Gerson Camata (June 29, 1941 – December 26, 2018) was a Brazilian journalist and politician. Camata served in Federal Senate for three terms from 1987 until 2011. He was also the first person directly elected Governor of Espírito Santo, an office he held from 1983 to 1986, following the restoration of democracy in the 1980s.

==Education==
Camata graduated from Federal University of Espírito Santo with a degree in economics. He worked as a journalist and host for Radio Espírito Santo, where he covered crime and the police.

==Political career==
In 1967, Camata began his political career as a Vitória city alderman for the National Renewal Alliance (ARENA), the party of the military dictatorship that ruled Brazil at the time. He served on the city council from 1967 until 1970, when he was elected to the Legislative Assembly of Espírito Santo as an ARENA state deputy.

In 1974, Camata was elected to the federal Chamber of Deputies as a member of ARENA. He won re-election to a second term in the Chamber of Deputies in 1978. In 1979, with the legalization of opposition parties, Camata left ARENA and joined the newly formed Brazilian Democratic Movement Party (PMDB) in opposition to the government.

In 1982, Camata announced his candidacy for Governor of Espírito Santo. He won the 1982 Espírito Santo gubernatorial election with 67% of the vote, becoming the first person directly elected as Espírito Santo's governor during the transition to democracy. He served as governor from 1983 until 1986, when he resigned to run for the Federal Senate. His vice governor, José Moraes, succeeded Camata as the new governor of Espírito Santo.

Camata was elected to his first term in the Federal Senate in the 1986 Brazilian legislative election. He won re-election to Senate in the 1994 and 2002 legislative elections. Camata served the Senate for twenty-four years (and three full terms) until his retirement in 2011. During his final term, Camata simultaneously served as the state Secretary of Development, Infrastructure and Transport under Governor Paulo Hartung, beginning in May 2006.

==Death==
On December 26, 2018, Camata was gunned down by a former aide in the Praia do Canto neighborhood of Vitória, Espírito Santo. He was 77 years old. The shooting occurred outside a restaurant near the intersection of Chapot Presvot and Joaquim Lyrio streets. Camata was shot in the left shoulder. The bullet exited through his right shoulder, causing damage to his internal organs. He did not survive the attack and died at the age of 77.

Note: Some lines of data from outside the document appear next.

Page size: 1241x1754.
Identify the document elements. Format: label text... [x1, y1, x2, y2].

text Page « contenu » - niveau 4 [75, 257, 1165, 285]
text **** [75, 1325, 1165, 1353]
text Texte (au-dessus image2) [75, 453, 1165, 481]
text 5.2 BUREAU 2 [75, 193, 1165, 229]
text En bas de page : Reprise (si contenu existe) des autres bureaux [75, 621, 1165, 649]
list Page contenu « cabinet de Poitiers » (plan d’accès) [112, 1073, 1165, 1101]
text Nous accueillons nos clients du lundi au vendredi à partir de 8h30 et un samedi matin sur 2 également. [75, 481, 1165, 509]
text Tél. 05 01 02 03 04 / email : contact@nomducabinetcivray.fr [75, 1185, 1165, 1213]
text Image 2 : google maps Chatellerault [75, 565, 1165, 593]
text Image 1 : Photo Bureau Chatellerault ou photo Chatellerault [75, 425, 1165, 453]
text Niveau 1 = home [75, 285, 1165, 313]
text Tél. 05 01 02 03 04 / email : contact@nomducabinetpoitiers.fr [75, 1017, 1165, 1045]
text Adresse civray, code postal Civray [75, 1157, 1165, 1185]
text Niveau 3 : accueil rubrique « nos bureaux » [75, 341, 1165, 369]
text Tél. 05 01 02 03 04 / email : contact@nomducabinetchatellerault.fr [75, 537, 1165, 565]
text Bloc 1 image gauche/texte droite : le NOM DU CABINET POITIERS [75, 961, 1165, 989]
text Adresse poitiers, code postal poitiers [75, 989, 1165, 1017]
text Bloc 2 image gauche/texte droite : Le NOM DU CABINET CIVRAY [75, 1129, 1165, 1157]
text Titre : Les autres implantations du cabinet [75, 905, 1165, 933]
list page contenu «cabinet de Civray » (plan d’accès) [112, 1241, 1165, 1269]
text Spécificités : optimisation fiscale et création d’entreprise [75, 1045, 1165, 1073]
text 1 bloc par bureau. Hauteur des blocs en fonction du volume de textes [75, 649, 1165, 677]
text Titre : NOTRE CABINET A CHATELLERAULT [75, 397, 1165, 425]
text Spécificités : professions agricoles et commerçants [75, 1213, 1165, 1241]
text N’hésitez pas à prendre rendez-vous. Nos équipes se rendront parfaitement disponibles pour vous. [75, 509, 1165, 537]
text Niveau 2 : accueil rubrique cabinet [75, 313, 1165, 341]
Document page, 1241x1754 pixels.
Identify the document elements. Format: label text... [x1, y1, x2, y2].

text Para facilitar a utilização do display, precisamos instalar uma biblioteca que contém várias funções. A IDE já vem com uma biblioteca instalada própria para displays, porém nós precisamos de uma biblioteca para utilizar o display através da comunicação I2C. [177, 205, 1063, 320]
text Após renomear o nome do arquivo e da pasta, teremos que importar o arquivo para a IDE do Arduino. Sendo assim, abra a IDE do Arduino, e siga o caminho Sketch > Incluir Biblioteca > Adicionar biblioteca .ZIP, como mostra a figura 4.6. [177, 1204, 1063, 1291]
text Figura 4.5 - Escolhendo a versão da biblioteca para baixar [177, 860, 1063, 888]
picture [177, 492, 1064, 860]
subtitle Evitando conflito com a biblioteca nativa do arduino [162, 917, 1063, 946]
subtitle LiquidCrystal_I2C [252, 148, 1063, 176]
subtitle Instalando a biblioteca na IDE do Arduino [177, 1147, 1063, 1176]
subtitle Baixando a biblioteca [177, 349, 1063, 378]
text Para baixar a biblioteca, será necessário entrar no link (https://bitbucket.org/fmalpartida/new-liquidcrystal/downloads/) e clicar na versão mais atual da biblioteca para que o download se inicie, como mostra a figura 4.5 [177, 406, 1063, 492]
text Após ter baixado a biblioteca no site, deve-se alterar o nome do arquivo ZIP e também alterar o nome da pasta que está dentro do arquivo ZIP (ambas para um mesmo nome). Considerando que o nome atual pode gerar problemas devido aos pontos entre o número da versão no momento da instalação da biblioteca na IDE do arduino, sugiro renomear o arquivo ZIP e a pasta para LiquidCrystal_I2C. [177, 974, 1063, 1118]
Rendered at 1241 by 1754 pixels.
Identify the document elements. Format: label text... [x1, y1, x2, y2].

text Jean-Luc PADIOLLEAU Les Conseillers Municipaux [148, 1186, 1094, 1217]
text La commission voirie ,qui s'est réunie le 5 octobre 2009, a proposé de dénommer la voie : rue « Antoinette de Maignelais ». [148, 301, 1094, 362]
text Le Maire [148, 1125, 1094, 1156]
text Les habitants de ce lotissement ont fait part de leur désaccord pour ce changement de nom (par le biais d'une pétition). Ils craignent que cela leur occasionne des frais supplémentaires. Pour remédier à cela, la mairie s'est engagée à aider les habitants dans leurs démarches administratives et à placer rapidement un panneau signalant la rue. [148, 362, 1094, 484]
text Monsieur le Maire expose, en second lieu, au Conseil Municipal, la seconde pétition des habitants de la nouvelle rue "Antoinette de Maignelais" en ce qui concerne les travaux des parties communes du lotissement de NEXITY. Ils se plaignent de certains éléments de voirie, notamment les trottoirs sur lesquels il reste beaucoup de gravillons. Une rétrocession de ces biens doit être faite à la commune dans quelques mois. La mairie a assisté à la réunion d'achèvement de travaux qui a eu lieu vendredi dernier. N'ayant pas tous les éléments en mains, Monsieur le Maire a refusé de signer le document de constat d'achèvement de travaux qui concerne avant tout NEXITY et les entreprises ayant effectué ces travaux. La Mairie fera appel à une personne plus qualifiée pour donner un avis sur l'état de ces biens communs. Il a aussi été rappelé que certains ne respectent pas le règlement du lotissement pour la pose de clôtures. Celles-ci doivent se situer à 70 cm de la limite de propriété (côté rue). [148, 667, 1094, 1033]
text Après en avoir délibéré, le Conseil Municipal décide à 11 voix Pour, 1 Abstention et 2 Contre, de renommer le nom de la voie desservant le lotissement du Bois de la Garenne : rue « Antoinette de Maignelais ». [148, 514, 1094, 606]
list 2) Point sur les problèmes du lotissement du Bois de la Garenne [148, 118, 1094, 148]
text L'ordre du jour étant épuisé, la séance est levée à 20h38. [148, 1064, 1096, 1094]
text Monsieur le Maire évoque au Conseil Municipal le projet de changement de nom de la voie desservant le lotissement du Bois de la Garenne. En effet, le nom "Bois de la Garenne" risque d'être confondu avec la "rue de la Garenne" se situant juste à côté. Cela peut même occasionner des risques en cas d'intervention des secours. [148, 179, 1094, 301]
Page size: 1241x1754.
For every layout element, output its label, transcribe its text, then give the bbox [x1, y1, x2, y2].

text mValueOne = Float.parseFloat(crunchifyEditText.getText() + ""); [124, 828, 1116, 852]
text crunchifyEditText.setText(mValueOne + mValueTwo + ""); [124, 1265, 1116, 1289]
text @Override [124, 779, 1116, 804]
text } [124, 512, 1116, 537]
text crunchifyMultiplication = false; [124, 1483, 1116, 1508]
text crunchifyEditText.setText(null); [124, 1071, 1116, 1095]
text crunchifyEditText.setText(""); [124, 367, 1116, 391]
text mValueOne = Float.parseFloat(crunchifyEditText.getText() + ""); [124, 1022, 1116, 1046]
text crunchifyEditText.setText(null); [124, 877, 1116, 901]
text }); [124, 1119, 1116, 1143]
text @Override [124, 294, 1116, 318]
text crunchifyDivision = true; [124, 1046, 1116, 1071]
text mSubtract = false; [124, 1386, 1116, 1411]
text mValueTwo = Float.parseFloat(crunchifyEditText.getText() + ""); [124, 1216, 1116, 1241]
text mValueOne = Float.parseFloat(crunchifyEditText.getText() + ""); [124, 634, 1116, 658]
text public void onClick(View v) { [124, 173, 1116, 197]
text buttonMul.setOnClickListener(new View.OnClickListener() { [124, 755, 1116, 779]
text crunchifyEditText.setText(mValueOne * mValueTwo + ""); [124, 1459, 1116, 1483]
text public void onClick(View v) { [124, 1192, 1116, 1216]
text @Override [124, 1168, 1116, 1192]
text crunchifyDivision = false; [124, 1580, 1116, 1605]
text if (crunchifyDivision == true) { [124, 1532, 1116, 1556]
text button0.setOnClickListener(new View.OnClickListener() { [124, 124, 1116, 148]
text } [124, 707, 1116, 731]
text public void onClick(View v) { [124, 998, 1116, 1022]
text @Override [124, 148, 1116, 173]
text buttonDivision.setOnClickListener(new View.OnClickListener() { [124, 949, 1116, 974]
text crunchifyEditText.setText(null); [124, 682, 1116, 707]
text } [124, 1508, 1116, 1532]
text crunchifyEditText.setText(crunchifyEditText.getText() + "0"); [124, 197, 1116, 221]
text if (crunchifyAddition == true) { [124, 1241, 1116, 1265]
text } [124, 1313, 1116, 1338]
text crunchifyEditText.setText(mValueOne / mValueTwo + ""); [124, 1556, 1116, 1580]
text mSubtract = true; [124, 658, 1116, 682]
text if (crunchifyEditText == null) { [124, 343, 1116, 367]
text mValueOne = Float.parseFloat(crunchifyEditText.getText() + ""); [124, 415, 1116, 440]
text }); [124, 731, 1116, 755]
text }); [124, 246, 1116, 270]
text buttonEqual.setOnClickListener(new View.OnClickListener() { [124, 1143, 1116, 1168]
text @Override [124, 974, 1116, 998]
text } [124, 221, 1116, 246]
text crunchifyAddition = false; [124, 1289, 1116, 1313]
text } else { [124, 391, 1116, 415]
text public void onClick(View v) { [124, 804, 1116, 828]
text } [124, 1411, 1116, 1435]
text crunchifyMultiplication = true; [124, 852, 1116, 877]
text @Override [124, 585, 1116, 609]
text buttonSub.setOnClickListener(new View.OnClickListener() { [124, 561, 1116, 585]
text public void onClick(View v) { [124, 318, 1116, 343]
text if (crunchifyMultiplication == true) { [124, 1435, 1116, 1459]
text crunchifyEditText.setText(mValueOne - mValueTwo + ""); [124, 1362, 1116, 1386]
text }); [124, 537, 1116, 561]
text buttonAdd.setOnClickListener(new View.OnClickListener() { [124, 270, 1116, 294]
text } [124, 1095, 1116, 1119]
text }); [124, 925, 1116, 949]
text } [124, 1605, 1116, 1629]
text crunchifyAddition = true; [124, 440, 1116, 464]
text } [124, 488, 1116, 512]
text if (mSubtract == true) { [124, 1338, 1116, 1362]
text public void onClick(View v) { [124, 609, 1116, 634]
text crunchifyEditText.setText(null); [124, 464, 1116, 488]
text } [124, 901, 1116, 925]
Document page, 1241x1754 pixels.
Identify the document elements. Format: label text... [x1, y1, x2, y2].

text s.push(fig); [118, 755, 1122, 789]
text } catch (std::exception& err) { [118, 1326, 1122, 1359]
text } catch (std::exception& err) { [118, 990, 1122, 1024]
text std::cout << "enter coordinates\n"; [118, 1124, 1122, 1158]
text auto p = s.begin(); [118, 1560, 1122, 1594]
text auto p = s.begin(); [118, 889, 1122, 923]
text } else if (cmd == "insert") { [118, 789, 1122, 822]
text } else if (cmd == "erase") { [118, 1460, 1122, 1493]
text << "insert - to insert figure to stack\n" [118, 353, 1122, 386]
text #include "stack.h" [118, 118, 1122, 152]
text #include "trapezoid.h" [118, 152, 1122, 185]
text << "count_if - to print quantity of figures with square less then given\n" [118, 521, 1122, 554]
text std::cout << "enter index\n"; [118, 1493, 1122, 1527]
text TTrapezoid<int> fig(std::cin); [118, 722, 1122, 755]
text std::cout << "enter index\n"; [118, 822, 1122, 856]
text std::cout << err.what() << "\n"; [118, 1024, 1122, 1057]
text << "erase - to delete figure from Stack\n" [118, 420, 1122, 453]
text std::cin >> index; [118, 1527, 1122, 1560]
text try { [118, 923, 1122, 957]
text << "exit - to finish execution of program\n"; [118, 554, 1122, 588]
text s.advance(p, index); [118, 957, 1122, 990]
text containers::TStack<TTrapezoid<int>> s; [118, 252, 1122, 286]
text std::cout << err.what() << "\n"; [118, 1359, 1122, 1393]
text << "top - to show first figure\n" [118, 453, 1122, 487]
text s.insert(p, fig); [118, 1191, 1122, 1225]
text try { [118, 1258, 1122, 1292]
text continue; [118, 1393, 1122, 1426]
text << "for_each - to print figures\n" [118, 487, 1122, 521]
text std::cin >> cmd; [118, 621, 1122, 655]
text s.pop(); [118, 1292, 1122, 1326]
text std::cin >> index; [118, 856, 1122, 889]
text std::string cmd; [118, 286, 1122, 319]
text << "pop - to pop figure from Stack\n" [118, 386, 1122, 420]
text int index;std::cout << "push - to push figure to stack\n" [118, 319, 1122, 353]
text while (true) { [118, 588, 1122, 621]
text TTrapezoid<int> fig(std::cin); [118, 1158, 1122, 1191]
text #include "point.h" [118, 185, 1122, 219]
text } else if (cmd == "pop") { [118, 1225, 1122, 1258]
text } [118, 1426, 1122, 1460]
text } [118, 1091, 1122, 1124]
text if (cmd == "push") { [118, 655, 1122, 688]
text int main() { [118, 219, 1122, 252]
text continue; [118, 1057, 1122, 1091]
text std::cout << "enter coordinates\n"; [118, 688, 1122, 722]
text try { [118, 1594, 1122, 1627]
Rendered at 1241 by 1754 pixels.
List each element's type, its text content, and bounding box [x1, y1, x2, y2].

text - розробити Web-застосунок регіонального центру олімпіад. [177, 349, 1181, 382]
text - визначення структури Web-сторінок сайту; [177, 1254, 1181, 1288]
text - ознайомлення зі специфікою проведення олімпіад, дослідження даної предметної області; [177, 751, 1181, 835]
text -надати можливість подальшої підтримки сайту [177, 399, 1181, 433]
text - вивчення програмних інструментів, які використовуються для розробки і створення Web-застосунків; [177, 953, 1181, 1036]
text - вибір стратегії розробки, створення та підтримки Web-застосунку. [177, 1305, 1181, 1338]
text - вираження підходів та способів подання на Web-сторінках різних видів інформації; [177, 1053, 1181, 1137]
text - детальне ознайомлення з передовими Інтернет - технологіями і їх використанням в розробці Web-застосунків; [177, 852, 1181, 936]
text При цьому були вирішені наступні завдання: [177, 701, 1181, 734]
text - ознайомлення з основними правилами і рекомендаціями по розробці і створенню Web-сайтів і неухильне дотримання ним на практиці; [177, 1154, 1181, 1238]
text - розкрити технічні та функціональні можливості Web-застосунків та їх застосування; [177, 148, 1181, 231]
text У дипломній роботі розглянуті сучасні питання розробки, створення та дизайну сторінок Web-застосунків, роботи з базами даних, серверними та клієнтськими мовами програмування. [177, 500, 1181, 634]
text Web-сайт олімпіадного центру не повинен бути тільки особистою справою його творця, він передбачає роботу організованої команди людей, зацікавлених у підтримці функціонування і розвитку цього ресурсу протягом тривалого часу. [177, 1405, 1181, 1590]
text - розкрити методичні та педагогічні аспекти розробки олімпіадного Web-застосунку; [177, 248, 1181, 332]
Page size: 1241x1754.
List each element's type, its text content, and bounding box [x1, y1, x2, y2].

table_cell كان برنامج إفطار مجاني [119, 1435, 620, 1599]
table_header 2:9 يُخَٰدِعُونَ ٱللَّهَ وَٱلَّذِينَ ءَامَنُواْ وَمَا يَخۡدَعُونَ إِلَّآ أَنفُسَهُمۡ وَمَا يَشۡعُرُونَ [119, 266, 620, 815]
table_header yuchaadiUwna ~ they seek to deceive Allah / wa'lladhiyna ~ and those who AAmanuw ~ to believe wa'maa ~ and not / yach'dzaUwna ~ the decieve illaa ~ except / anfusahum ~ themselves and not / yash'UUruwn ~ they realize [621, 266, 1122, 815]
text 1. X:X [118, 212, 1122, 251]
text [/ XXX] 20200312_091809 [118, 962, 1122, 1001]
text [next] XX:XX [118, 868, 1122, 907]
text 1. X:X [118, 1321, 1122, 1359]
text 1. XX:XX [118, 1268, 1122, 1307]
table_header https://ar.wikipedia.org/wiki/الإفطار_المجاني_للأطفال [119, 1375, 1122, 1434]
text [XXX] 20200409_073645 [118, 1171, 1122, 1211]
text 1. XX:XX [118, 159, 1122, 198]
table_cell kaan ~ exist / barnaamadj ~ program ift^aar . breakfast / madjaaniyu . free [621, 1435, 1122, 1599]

Police captured the assailant, Marcos Vinícius Moreira Andrade, a former aide to Camata, just minutes after the attack.

Camata, a resident of the Ilha do Frade neighborhood of Vitória, was survived by his wife, Rita Camata, a former state and federal deputy, and their two children, Bruno and Enza Rafaela. Espírito Santo Governor Paulo Hartung declared seven days of mourning following Camata's murder.